Page —
◇ ◇ ◇

That said, much as I admire Hemel and Posner, they are wrong to think that Special Counsel Robert Mueller should consider indicting anyone under the Logan Act, and equally wrong to think that a Logan Act violation would be a tenable ground for impeaching a president. More importantly, their focus on a statutory obscurity like the Logan Act exemplifies an error a good many Trump opponents are making—fixating on the technical violation of a criminal statute as a basis for impeachment.

As for Mueller, he and his team have two intertwined objectives. The first is to investigate and prosecute crimes connected with Russian interference in the 2016 election. The second objective, unstated in his mandate but equally significant, is to ensure that the results of the investigation will withstand—at least in the eyes of rational observers—the inevitable allegations of political bias. Employing the Logan Act would defeat this crucial second objective.

There are good reasons why the Logan Act has not been successfully invoked in more than 200 years. The primary one is that it is violated routinely and enforcing it would contravene well-established norms of political behavior.

Consider, as but one example, the plethora of private persons and organizations interested in U.S.-Israeli relations. Lobbying groups like the American Israel Public Affairs Committee and J Street are routinely involved in disagreements between Israel and the United States. Sometimes they align with the policies of the administration of the day in Washington. Sometimes they oppose those policies as inimical to the well-being of Israel.  Regardless of the issue or the prevailing degree of comity between the U.S. and Israeli governments of any given moment, American Jewish groups are constantly in “correspondence or intercourse” with official representatives of Israel.

The same could be said of any number of other associations. Many Latino groups oppose current U.S. immigration policy. Does anyone seriously suppose that representatives of such groups should be criminally prosecuted if they met with, say, the Mexican ambassador, and urged the Mexican government to continue opposing Trump’s infamous wall? Amnesty International and Human Rights Watch vigorously opposed the U.S. practice of torture and so-called “extraordinary rendition” during the Iraq War and its aftermath. Should American members of these organizations be prosecuted if they met with representatives of foreign governments urging them, in the words of the Logan Act, to “defeat the measures of the United States.”

Criminal prosecutions for this ordinary form of American political behavior would excite clamorous public objections, invite comparison to efforts by authoritarian regimes like Russia to suppress domestic contact with Western open society groups, and draw immediate constitutional challenge on either First Amendment or overbreadth grounds. The fact that in Flynn’s case the American contacting foreign agents had quasi-official status as a member of a presidential transition team made it rather more likely that the meddling would have some practical effect. But transition contacts with foreign governments, complete with signals of varying degrees of directness about impending policy changes, are hardly unprecedented, even if they are poor form. And it’s hard to see why a member of a transition team should be prosecuted when others never have been.

◇ ◇ ◇

Entries shown —

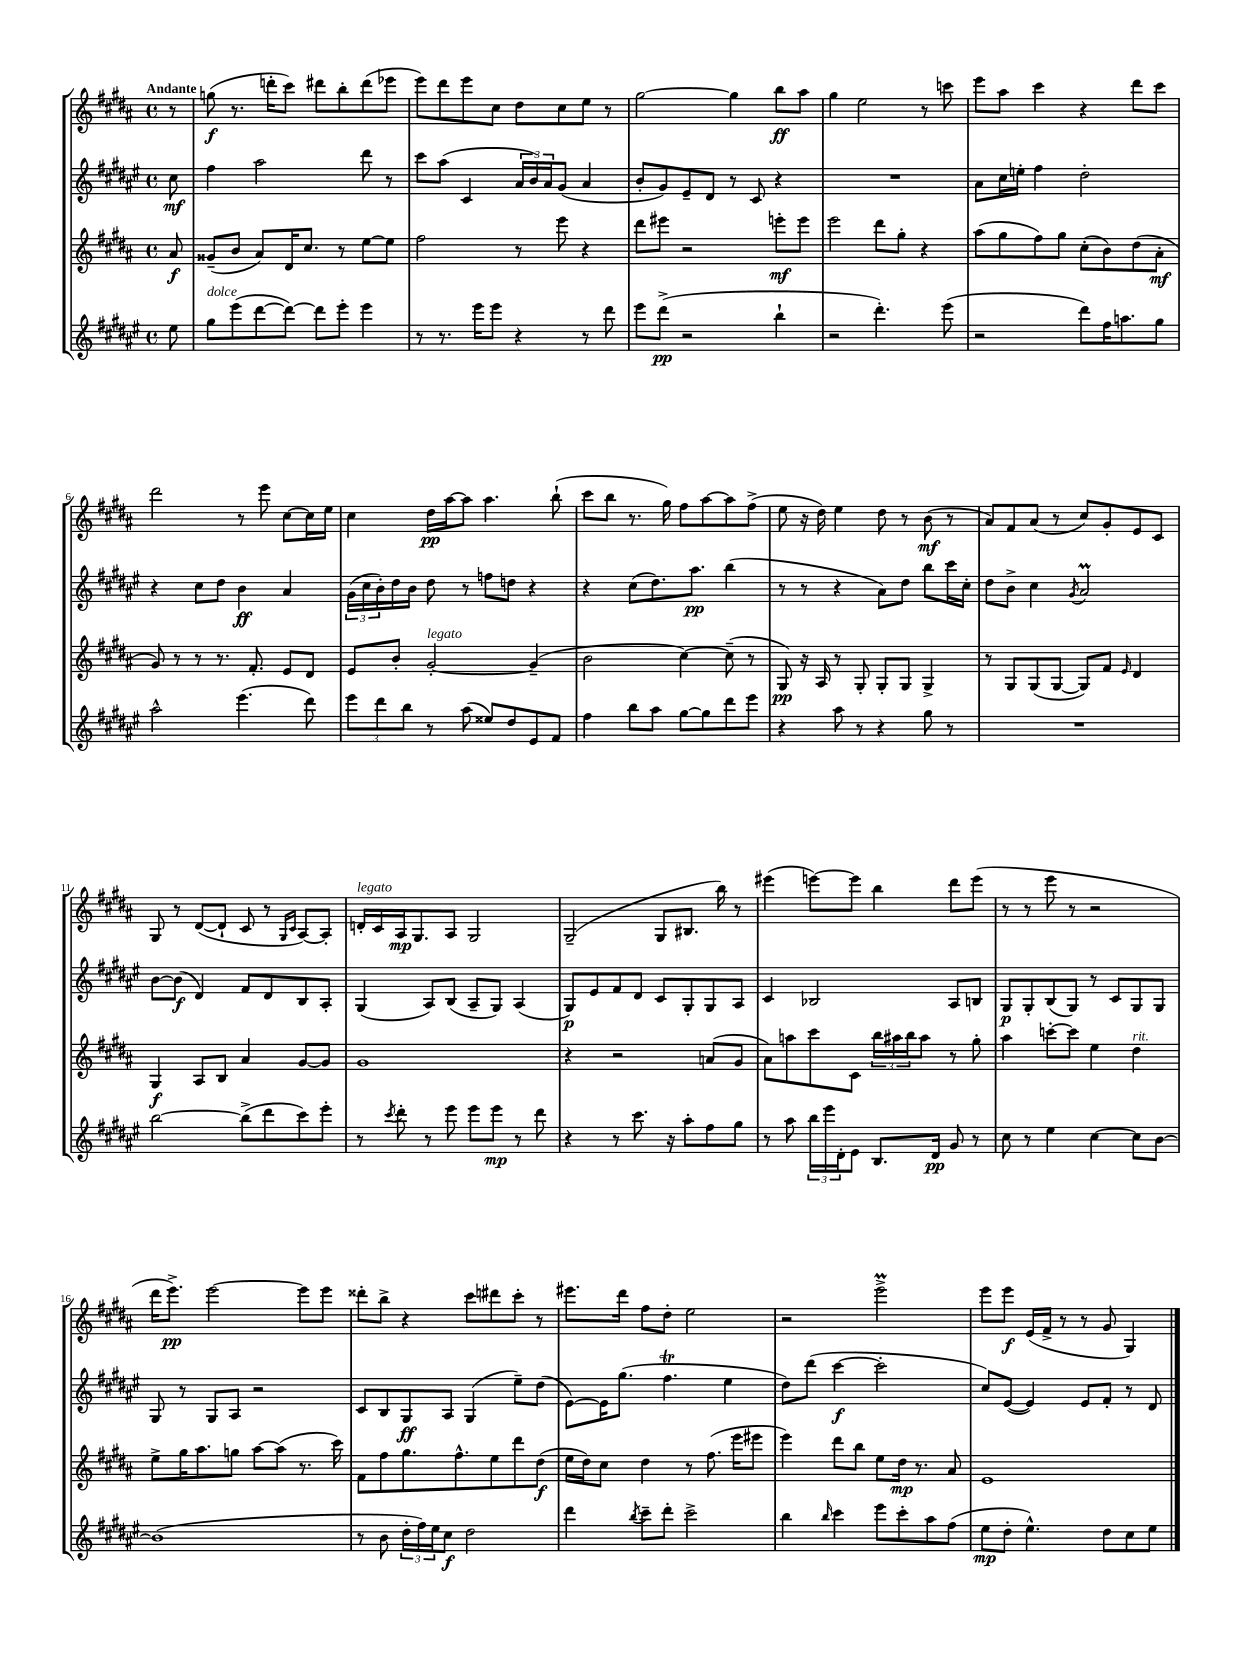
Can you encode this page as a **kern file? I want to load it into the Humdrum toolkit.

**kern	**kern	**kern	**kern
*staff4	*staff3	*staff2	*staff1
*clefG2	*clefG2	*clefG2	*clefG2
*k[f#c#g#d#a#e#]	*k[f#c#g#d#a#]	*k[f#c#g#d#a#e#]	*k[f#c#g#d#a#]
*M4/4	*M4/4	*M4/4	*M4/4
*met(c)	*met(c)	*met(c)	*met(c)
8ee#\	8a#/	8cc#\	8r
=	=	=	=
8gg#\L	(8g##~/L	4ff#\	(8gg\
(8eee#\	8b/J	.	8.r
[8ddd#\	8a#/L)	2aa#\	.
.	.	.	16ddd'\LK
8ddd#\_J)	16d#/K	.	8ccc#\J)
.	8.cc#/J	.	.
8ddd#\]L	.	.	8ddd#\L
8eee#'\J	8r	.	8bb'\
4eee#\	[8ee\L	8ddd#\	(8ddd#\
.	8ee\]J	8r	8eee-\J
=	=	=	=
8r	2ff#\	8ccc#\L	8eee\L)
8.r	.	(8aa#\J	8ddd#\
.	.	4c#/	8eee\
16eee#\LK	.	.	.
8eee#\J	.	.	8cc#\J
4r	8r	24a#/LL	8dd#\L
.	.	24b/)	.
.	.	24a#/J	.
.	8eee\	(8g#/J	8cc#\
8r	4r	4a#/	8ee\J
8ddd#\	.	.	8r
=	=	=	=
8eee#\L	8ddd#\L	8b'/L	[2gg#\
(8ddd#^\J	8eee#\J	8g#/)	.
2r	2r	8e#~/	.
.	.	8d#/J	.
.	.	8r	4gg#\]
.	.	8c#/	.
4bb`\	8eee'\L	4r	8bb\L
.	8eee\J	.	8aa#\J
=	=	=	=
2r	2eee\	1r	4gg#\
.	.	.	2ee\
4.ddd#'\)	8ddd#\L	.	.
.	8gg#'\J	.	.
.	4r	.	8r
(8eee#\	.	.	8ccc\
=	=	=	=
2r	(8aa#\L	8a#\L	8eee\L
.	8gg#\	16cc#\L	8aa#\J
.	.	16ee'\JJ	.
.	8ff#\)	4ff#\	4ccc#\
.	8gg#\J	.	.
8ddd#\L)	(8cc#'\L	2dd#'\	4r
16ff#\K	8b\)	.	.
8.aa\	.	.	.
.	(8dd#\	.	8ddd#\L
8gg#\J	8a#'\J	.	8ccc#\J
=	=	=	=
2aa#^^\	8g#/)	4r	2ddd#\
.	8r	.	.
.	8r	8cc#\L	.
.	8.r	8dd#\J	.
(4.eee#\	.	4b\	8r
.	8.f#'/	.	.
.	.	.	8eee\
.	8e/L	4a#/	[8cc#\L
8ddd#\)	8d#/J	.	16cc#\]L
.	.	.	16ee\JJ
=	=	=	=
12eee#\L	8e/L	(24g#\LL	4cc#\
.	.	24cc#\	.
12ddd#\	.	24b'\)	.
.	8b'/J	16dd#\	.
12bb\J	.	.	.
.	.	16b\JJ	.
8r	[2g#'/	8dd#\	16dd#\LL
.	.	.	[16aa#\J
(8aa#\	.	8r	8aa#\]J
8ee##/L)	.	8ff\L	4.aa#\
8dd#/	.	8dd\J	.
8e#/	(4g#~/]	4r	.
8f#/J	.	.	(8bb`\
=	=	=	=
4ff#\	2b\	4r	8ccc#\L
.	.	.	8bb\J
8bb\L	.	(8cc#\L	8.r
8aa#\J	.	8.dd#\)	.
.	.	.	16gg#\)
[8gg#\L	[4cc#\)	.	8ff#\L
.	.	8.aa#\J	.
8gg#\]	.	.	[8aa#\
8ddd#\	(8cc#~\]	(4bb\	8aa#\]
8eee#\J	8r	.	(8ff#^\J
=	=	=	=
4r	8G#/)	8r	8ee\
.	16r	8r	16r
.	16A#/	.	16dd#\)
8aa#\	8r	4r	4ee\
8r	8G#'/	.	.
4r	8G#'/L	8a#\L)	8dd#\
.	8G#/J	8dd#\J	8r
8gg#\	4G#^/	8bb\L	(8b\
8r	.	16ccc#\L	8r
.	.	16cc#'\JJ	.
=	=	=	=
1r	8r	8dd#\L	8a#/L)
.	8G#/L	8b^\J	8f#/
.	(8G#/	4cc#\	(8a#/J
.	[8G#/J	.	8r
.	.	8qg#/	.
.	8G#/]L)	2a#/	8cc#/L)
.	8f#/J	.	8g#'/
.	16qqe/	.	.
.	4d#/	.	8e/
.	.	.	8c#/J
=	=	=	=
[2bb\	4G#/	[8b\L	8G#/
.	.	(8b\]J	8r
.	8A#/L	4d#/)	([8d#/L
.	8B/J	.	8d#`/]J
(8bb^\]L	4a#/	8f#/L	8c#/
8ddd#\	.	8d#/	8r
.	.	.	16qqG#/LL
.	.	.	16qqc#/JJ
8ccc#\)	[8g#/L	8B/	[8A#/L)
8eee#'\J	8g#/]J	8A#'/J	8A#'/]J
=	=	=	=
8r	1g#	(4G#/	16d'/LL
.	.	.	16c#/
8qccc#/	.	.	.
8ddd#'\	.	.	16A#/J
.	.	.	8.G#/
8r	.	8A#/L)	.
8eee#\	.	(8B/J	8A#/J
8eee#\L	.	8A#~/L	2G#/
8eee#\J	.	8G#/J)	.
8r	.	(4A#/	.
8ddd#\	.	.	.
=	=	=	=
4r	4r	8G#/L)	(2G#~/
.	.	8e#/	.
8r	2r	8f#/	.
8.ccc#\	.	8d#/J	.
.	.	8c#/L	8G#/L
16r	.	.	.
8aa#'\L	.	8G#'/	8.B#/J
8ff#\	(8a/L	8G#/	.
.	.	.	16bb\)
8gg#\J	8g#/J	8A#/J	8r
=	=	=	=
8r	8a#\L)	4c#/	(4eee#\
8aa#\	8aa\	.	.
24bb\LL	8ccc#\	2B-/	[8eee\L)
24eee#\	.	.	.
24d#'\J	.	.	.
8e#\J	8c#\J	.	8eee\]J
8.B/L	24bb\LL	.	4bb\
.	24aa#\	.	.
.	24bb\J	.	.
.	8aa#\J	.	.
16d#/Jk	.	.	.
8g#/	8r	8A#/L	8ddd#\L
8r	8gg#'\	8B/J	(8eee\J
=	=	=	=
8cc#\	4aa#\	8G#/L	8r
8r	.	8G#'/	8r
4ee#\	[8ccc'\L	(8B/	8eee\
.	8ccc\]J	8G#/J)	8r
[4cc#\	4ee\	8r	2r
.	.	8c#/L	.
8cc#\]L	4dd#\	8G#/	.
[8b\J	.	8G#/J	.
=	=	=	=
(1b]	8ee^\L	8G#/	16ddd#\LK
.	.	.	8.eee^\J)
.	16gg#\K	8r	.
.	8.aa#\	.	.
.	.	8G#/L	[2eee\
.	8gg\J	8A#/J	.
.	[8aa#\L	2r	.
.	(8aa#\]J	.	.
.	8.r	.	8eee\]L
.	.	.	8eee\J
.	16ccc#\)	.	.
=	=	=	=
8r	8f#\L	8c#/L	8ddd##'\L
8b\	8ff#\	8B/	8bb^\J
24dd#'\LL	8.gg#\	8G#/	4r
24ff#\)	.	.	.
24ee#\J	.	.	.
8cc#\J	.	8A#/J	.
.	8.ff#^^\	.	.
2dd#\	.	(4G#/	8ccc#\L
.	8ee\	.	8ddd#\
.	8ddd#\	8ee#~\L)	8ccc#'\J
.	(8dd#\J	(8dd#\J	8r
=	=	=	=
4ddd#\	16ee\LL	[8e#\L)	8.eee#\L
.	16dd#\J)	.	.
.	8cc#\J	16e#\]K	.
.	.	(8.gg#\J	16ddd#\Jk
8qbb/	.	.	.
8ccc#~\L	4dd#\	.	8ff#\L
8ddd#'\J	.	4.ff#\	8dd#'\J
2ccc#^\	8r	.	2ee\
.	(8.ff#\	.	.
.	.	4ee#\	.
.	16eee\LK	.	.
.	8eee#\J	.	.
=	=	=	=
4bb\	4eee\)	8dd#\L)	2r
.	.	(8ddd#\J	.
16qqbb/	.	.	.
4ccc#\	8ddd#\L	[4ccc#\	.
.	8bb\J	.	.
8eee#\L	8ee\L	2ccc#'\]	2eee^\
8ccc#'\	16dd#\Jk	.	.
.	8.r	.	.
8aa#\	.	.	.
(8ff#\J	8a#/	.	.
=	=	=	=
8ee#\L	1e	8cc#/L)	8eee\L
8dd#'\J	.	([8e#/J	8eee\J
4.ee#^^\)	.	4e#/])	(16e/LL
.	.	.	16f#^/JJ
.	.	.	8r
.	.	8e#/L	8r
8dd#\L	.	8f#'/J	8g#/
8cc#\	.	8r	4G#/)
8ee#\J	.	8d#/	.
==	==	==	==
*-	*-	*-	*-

◇ ◇ ◇

Exercise requirements —
Name every organization that the Logan Act passage identifies by name.

Worked answer —
- American Israel Public Affairs Committee
- J Street
- Amnesty International
- Human Rights Watch